Nathumajra is a village in the Malerkotla district of Punjab, India. Formerly a part of the Sangrur district, it is located in the Ahmedgarh tehsil. It is situated  away from district headquarter Malerkotla. As per 2016 stats, Nathu Majra village is also a gram panchayat.

History
Nathumajra Traces its history back to Medieval India, however its current landscape was formed after partition of India and Pakistan during Indian independence movement.

Geography
Nathumajra lies in a fertile, alluvial plain with an irrigation canal system. It extends from the latitudes 30.648758° North to longitudes 75.879837° East.

Climate
The geography and subtropical latitudinal location of Nathumajra leads to large variations in temperature from month to month. It experience temperatures around 5 °C (41 °F) from December to February {winter season}, ground frost is commonly found in the village during the winter season. The temperature rises gradually with high humidity and overcast skies. However, the rise in temperature is steep when the sky is clear and humidity is low. The maximum temperatures usually occur in mid-May and June {summer season}. The temperature remains above 40 °C (104 °F) during this period.

Politics
As per constitution of India and Panchayati raj (India) Act, Nathu Majra village is administrated by Sarpanch (Head of Village) who is the elected representative of village.
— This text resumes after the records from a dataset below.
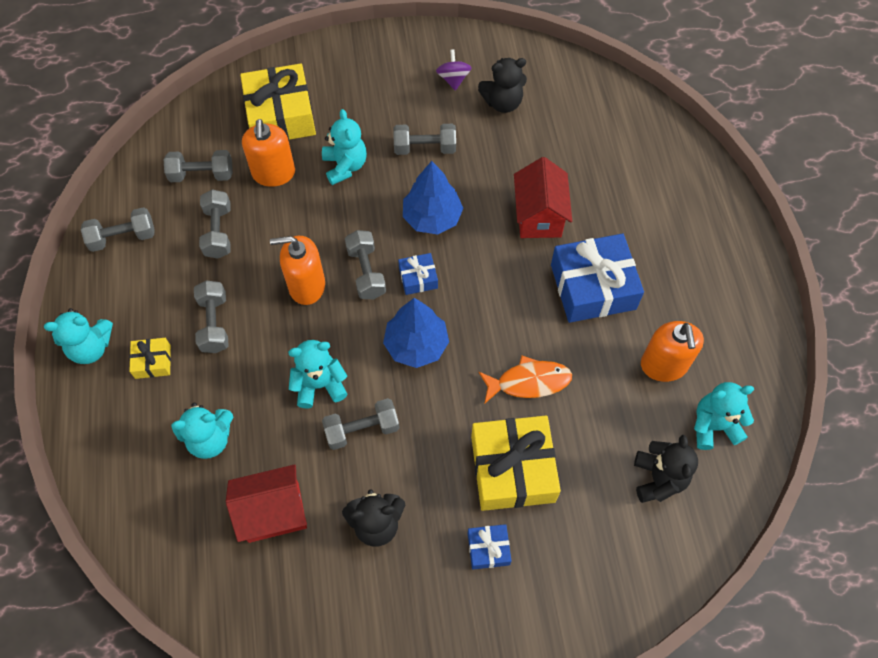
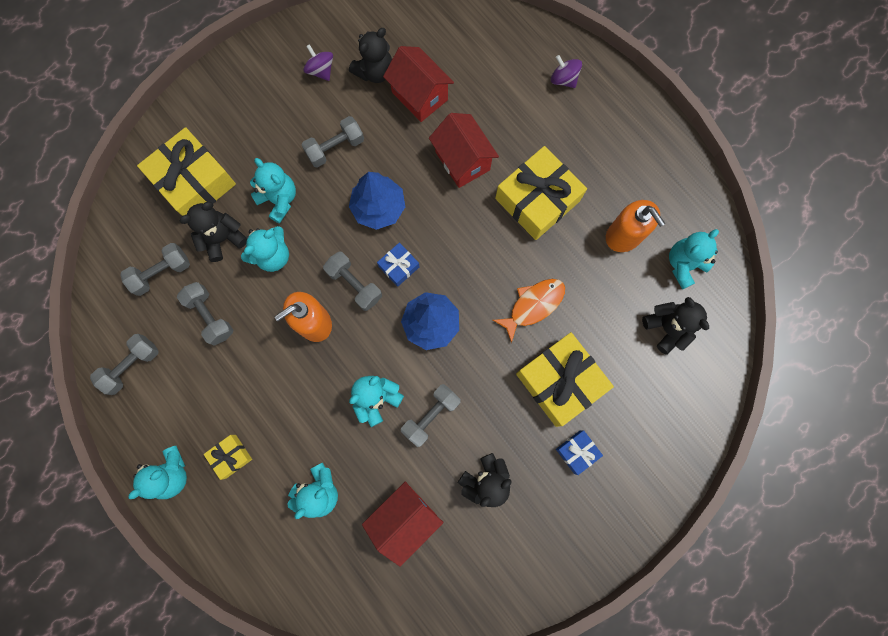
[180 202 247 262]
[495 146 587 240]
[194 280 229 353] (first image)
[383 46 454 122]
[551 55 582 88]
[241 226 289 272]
Amolak Singh is the elected sarpanch of the village. Other elected members are Manjit Kaur, Amarjit Kaur, Charanjit Kaur, Gurmail Singh, Gurinderpal Singh, Raghveer Singh and Jagtar Singh

Demographics
Nathu Majra is a medium size village located in Malerkotla of Sangrur district, Punjab, with total 289 families residing. Nathu Majra has a population of 1390 of which 725 are males while 665 are females as per Population Census 2011.
In Nathu Majra, population of children with age 0-6 is 119 which makes up 8.56% of total population of village. Average Sex Ratio of the village is 917 which is higher than Punjab state average of 895. Child Sex Ratio for the village as per census is 951, higher than Punjab average of 846.

Education
Nathumajra has one Primary school, one Middle school and one Senior Secondary school. The village has higher literacy rate compared to Punjab. In 2011, literacy rate of village was 82.06% compared to 75.84% of Punjab. In Nathu Majra Male literacy stands at 89.01% while female literacy rate was 74.46%.

Sports
Punjabi Kabaddi, Cricket and Volleyball {Volleyball variations#Shooting volleyball} are the three most popular sports played in Nathumajra.